Despite everything, Pucks! actually turns out to be a rather good show that test audiences respond well to, but the stress that piles on top of Sean and Beverly brings the pair of them almost to breaking point on numerous occasions. Sean’s developing friendship with LeBlanc and his overactive libido leads him to consider playing away from Beverly with Morning, the much-older-than-she-looks-but-still-smoking-hot actress who plays the librarian in Pucks!, but ultimately his own sense of integrity wins out. This doesn’t stop Beverly from overreacting and completely misreading the situation, however, leading to some spectacular tensions being released in the last episode of the first season.

Episodes is effective because, for the most part, it relies on a distinctly modern British approach to situation comedy. That is to say, it errs more on the side of comedy-drama than playing out setpieces for laughs. There’s an air of restraint that runs through the whole programme, which makes moments like the furious and rather incompetent fight between Sean and LeBlanc in the last episode all the more effective, because they are symptomatic of how the show depicts “the British condition” as a whole: bottling everything up inside, then releasing it in a spectacular frenzy when it all gets too much. LeBlanc even comments on this in the middle of the whole situation that he is, in part, to blame for: “Man, I can’t get over how you guys fight,” he says. “When we fight, it’s just all ‘fuck you’, ‘fuck you’, ‘no, fuck YOU’…”

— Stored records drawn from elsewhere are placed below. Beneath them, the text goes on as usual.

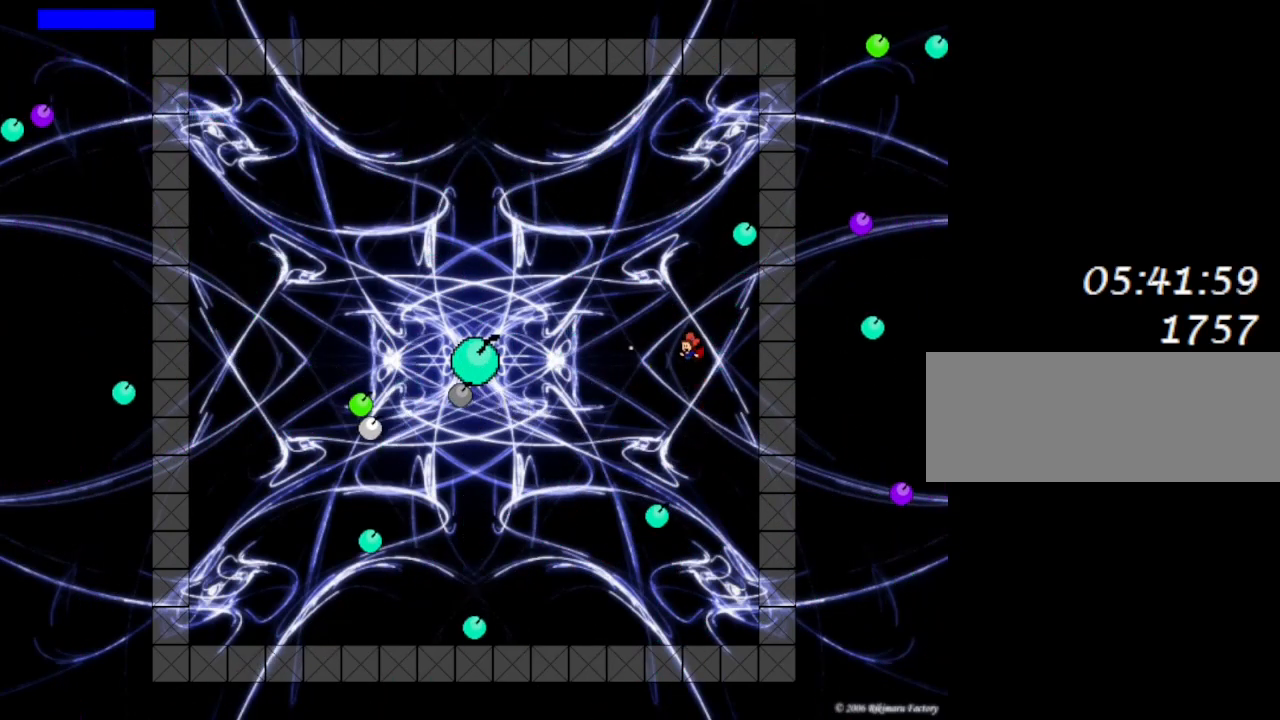
{"keys": [], "events": [[67, "z", "up"], [217, "lrotate", "down"], [300, "lrotate", "up"], [367, "right", "down"], [500, "right", "up"]]}
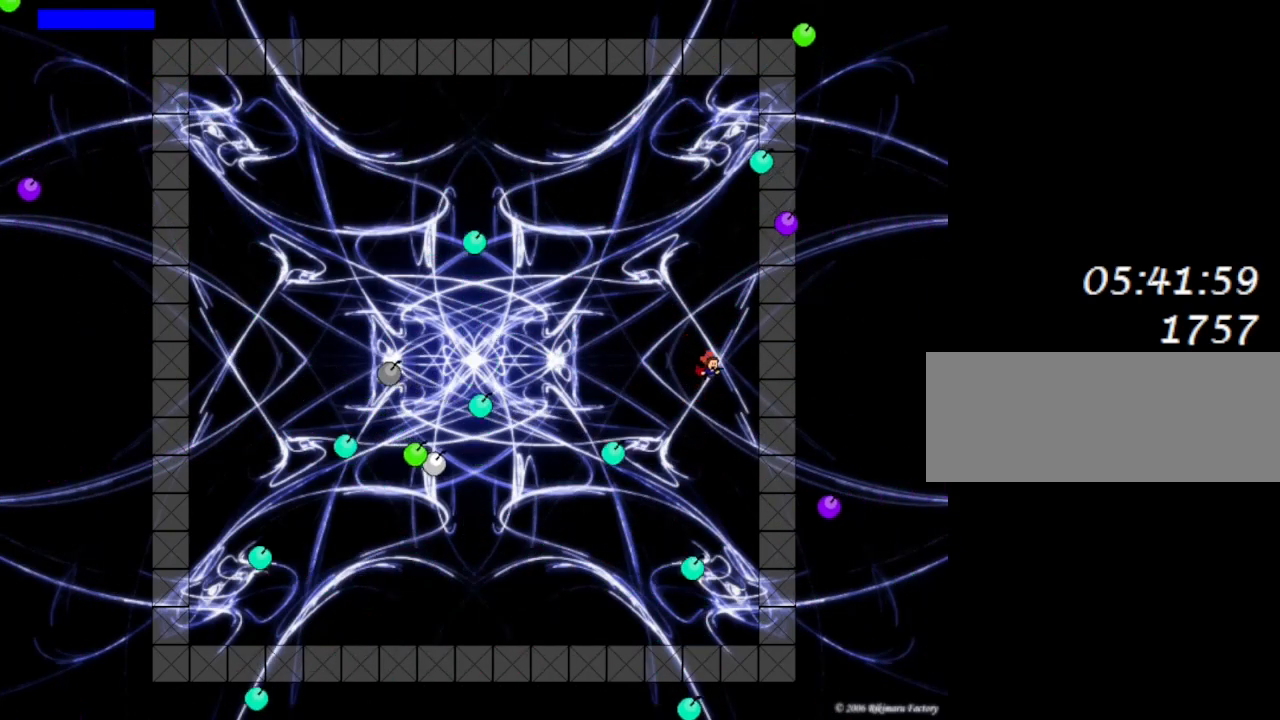
{"keys": ["right"], "events": [[33, "lrotate", "down"], [67, "right", "down"], [150, "lrotate", "up"]]}
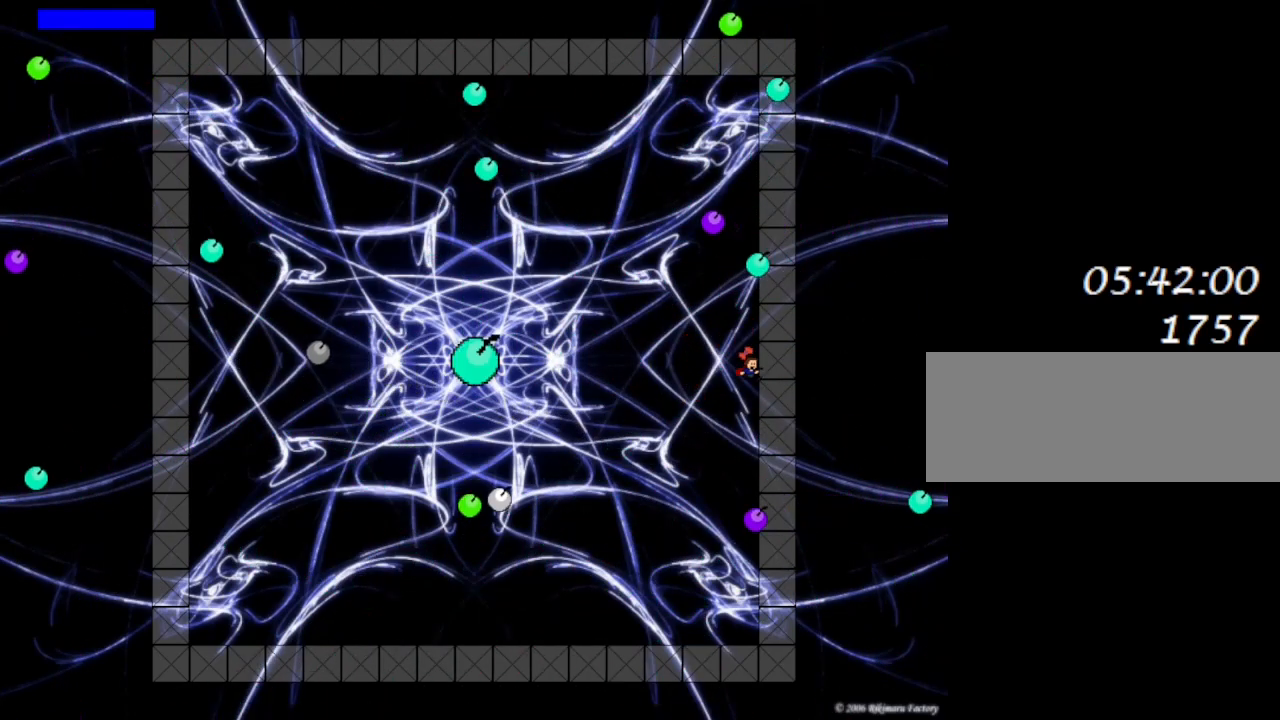
{"keys": [], "events": [[33, "right", "up"], [83, "left", "down"], [83, "lrotate", "down"], [233, "lrotate", "up"], [267, "left", "up"], [283, "z", "down"], [367, "z", "up"], [433, "z", "down"], [500, "z", "up"]]}
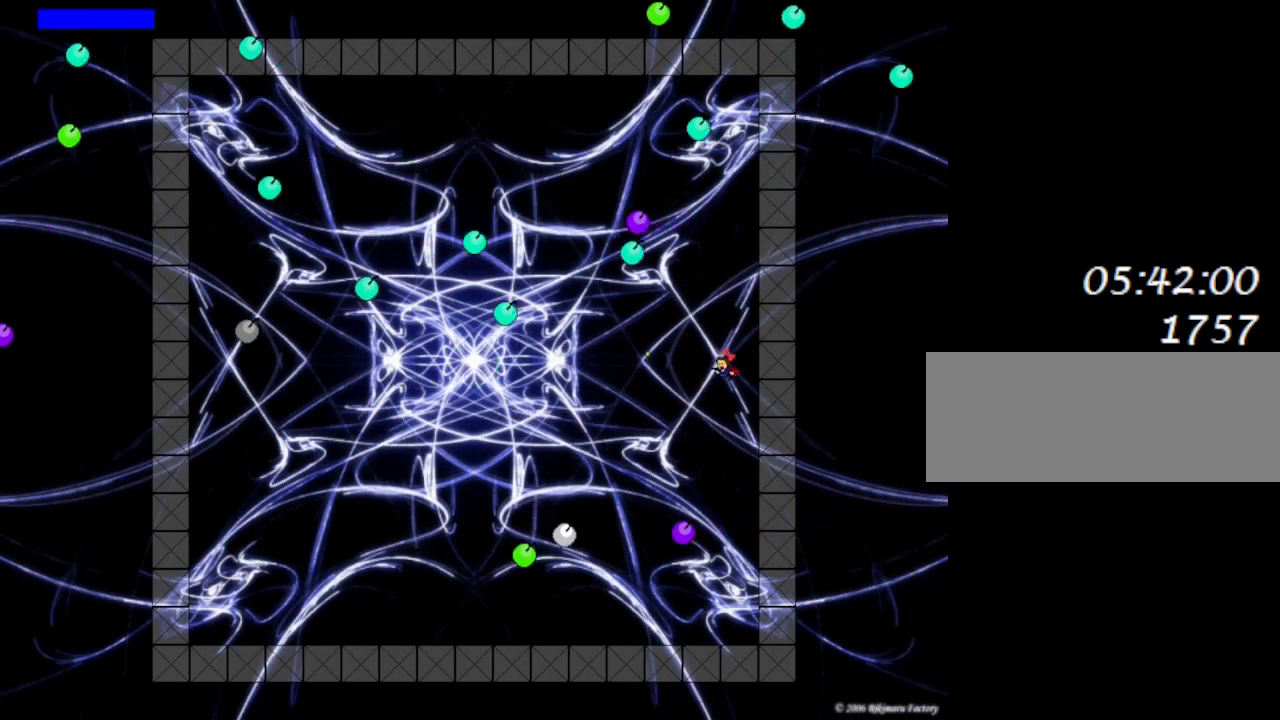
{"keys": ["lrotate", "right"], "events": [[67, "z", "down"], [150, "z", "up"], [200, "left", "down"], [250, "lrotate", "down"], [417, "left", "up"], [417, "lrotate", "up"], [467, "lrotate", "down"], [483, "right", "down"]]}
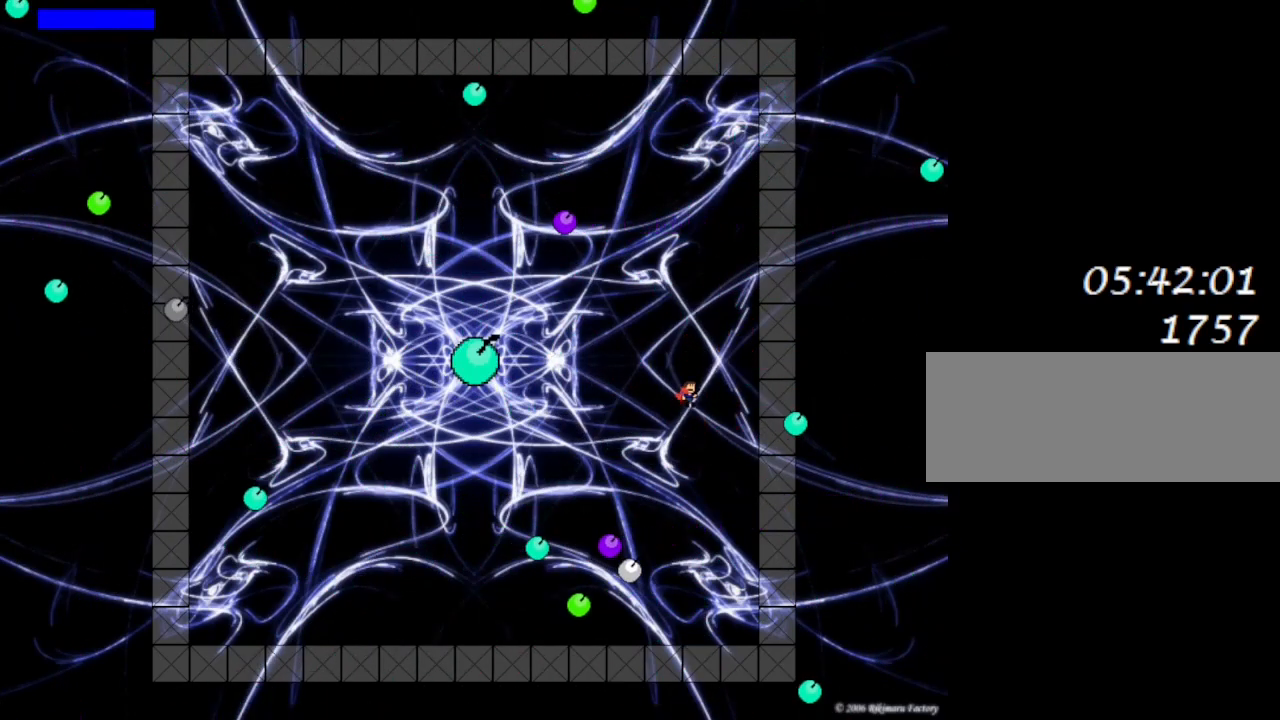
{"keys": ["left", "z"], "events": [[133, "left", "down"], [133, "right", "up"], [150, "lrotate", "up"], [150, "z", "down"], [200, "left", "up"], [217, "z", "up"], [283, "z", "down"], [350, "z", "up"], [417, "z", "down"], [500, "left", "down"]]}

With everything I’ve said there, you’d probably be right to assume that Episodes isn’t a show that everyone will find entirely palatable. It’s rather brutally honest and plays a lot on awkward situations that some viewers might find uncomfortable to witness. It builds tension between the characters absolutely masterfully, only releasing it when it’s absolutely at breaking point. And, as a critique of the falseness of showbusiness, it does its job extremely well.

Very interested to see how the subsequent seasons go, since the first season ended on a suitably infuriating cliffhanger.